BEGIN Available data
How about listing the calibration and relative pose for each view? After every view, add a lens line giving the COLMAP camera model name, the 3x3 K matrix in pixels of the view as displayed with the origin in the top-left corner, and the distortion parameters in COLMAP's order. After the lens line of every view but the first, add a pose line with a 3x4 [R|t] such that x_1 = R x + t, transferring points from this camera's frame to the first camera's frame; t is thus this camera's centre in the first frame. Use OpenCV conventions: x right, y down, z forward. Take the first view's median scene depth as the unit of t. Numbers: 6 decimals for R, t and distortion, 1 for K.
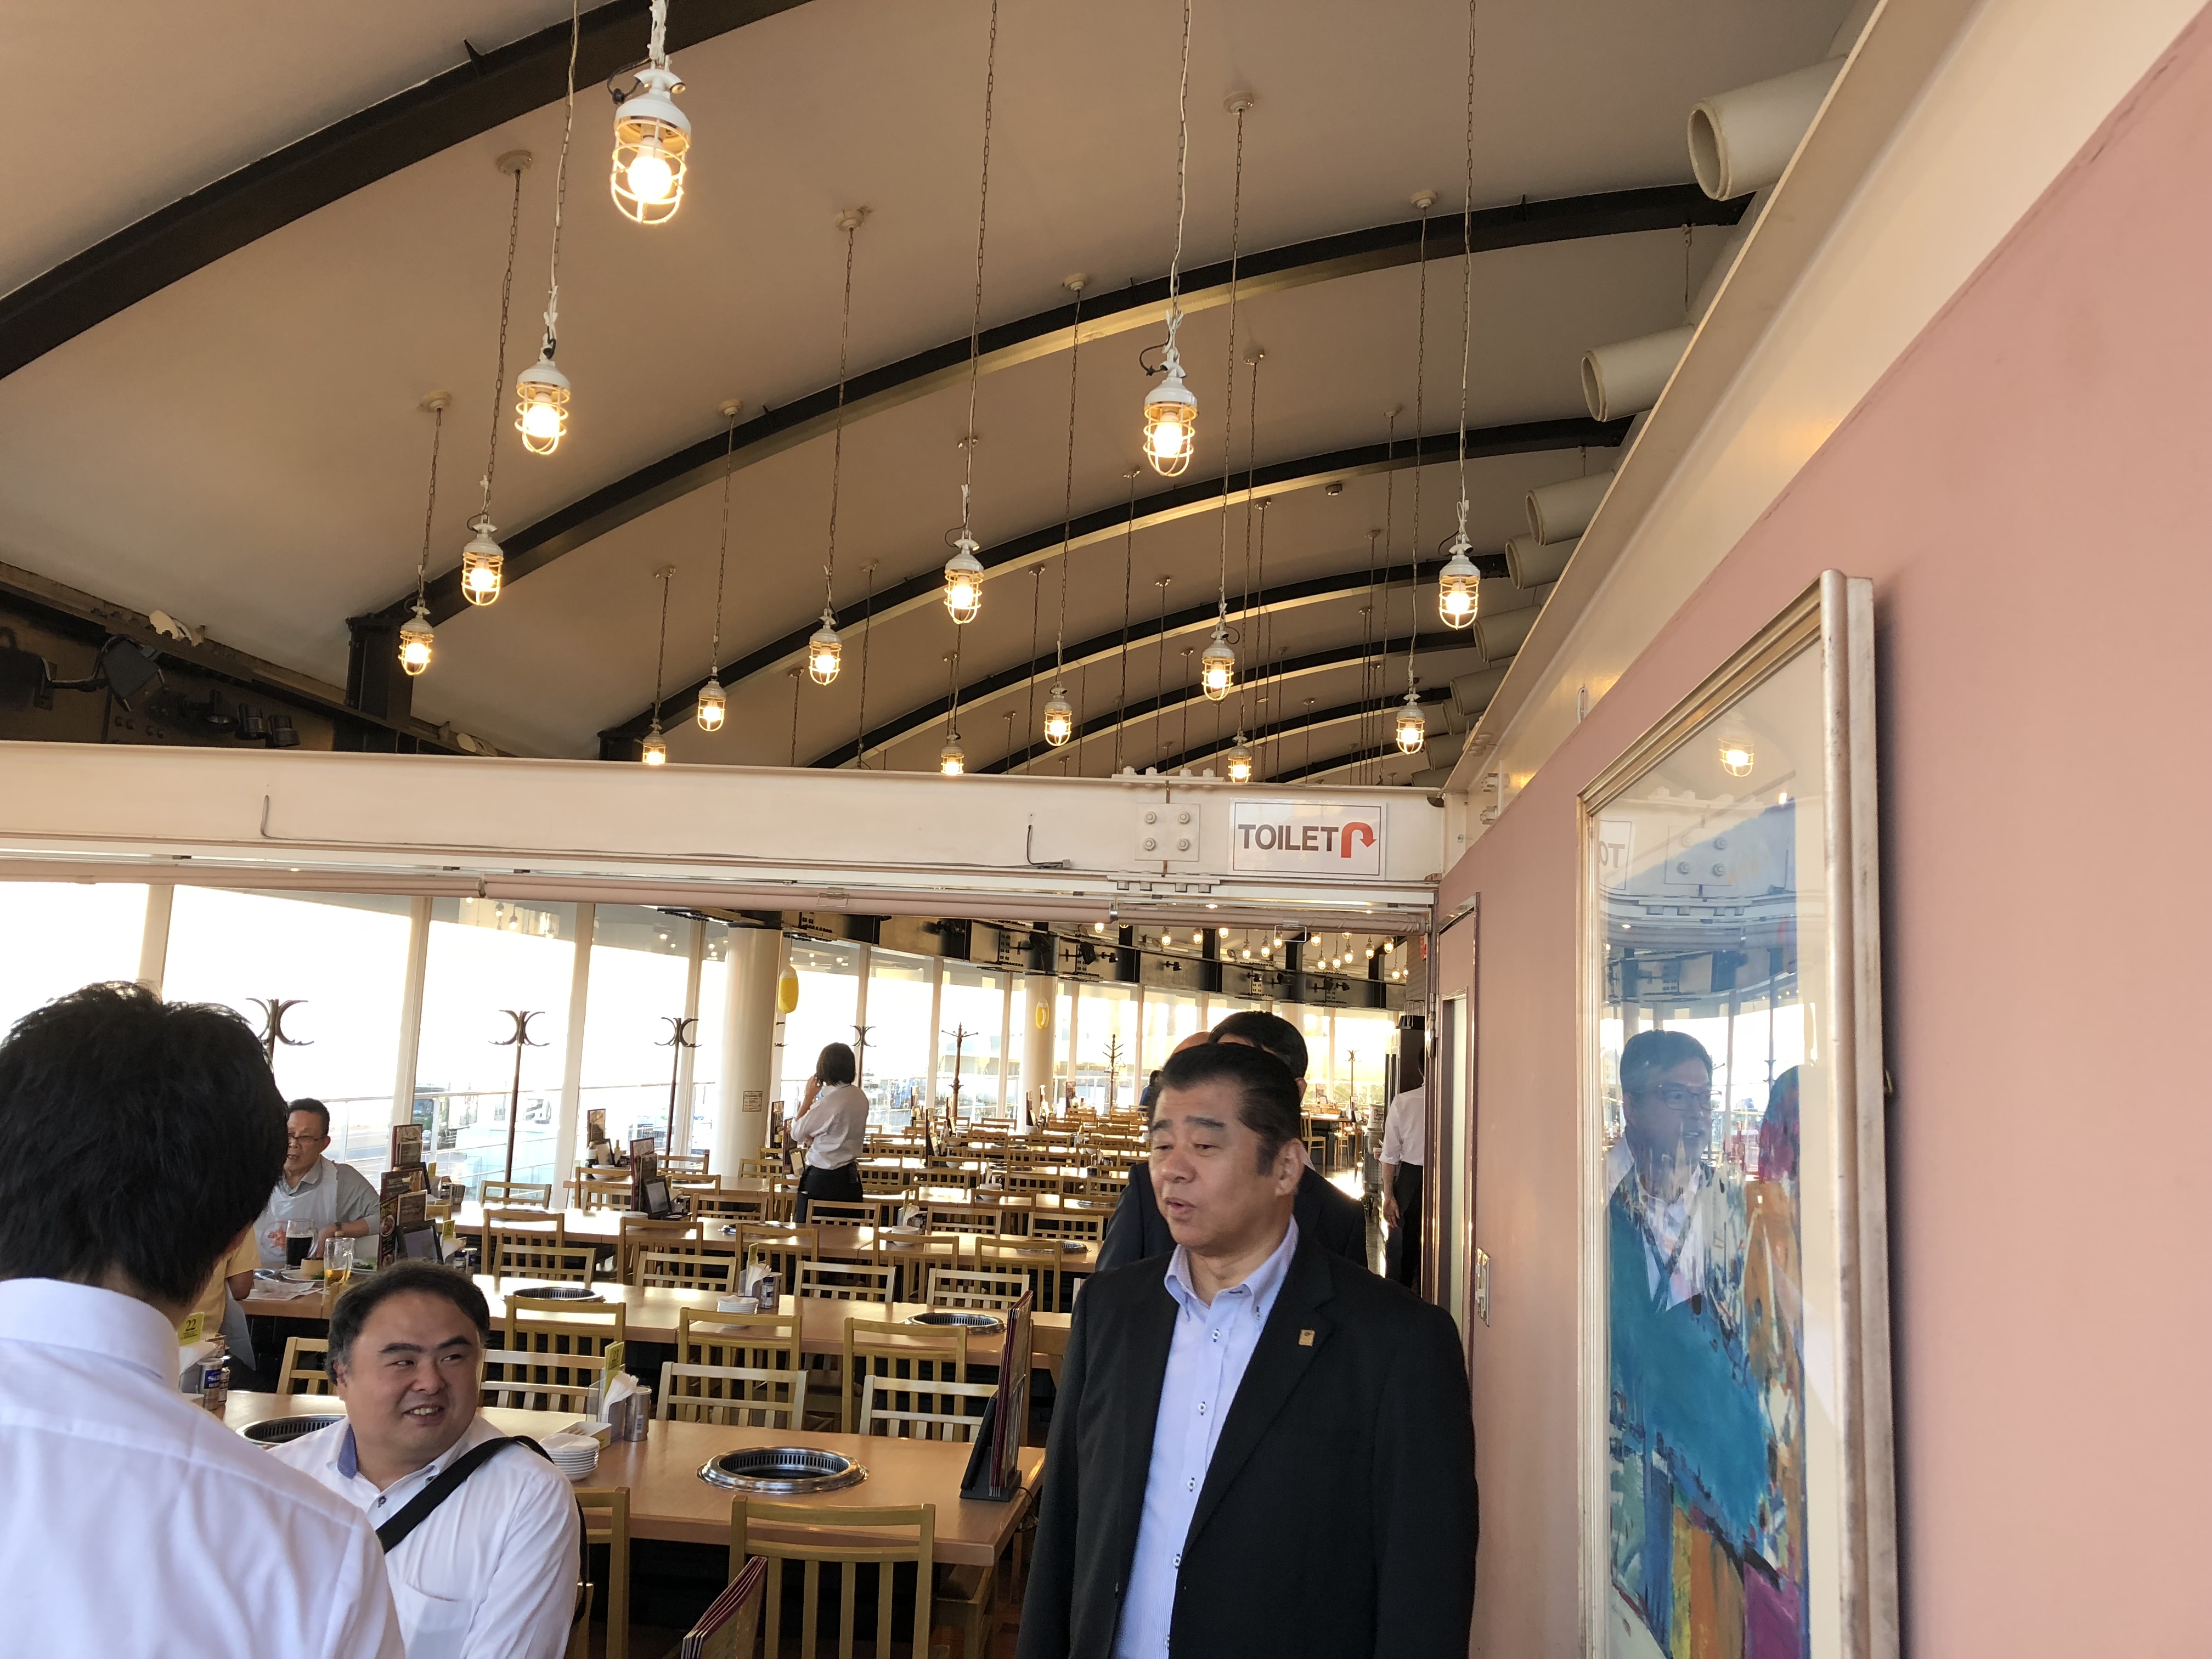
lens RADIAL K [[1798.7, 0, 1078.5], [0, 1798.7, 807.8], [0, 0, 1]] dist [0.113891, -0.232929]
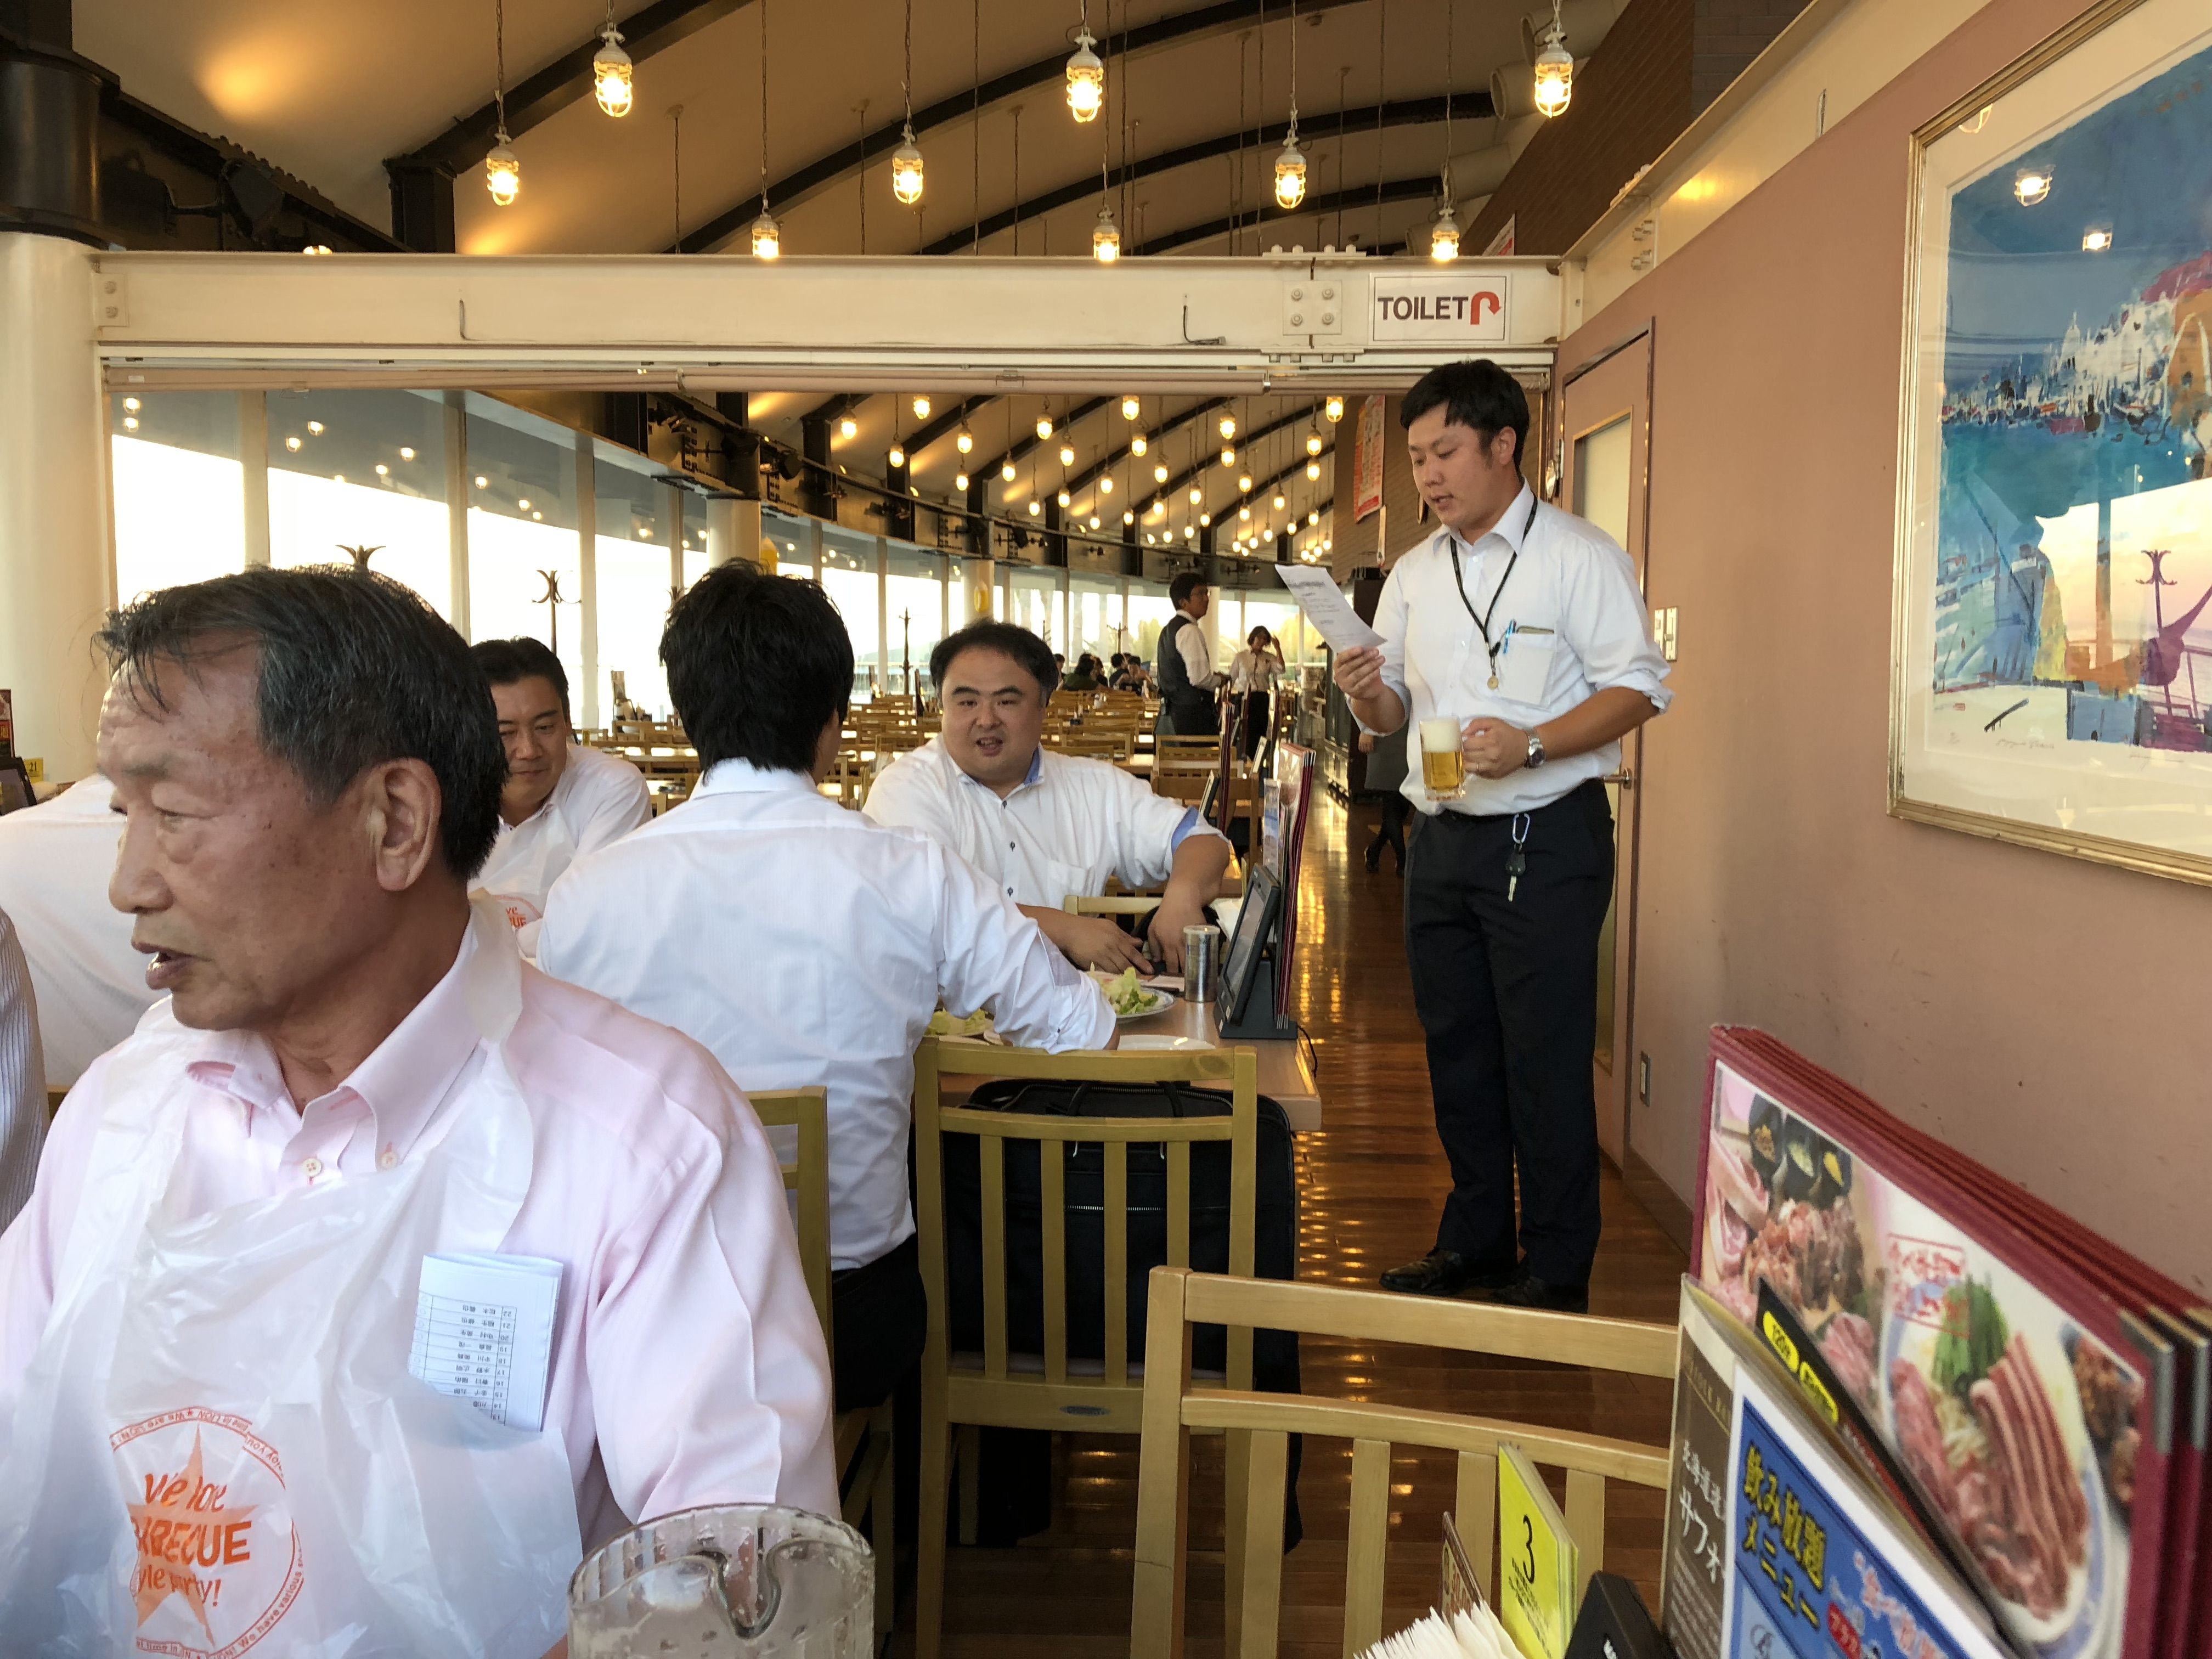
lens RADIAL K [[1803.0, 0, 1091.2], [0, 1803.0, 820.1], [0, 0, 1]] dist [0.041311, -0.051997]
pose [[0.996174, -0.045422, 0.074657, -0.106879], [0.028139, 0.975532, 0.218047, 0.043601], [-0.082734, -0.215112, 0.973079, -0.078565]]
END Available data
Would it be possible to reproduce the material word for word, images omitted?

How about listing the calibration and relative pose for each view? After every view, add a lens line giving the COLMAP camera model name, the 3x3 K matrix in pixels of the view as displayed with the origin in the top-left corner, and the distortion parameters in COLMAP's order. After the lens line of every view but the first, add a pose line with a 3x4 [R|t] such that x_1 = R x + t, transferring points from this camera's frame to the first camera's frame; t is thus this camera's centre in the first frame. Use OpenCV conventions: x right, y down, z forward. Take the first view's median scene depth as the unit of t. Numbers: 6 decimals for R, t and distortion, 1 for K.
lens RADIAL K [[1798.7, 0, 1078.5], [0, 1798.7, 807.8], [0, 0, 1]] dist [0.113891, -0.232929]
lens RADIAL K [[1803.0, 0, 1091.2], [0, 1803.0, 820.1], [0, 0, 1]] dist [0.041311, -0.051997]
pose [[0.996174, -0.045422, 0.074657, -0.106879], [0.028139, 0.975532, 0.218047, 0.043601], [-0.082734, -0.215112, 0.973079, -0.078565]]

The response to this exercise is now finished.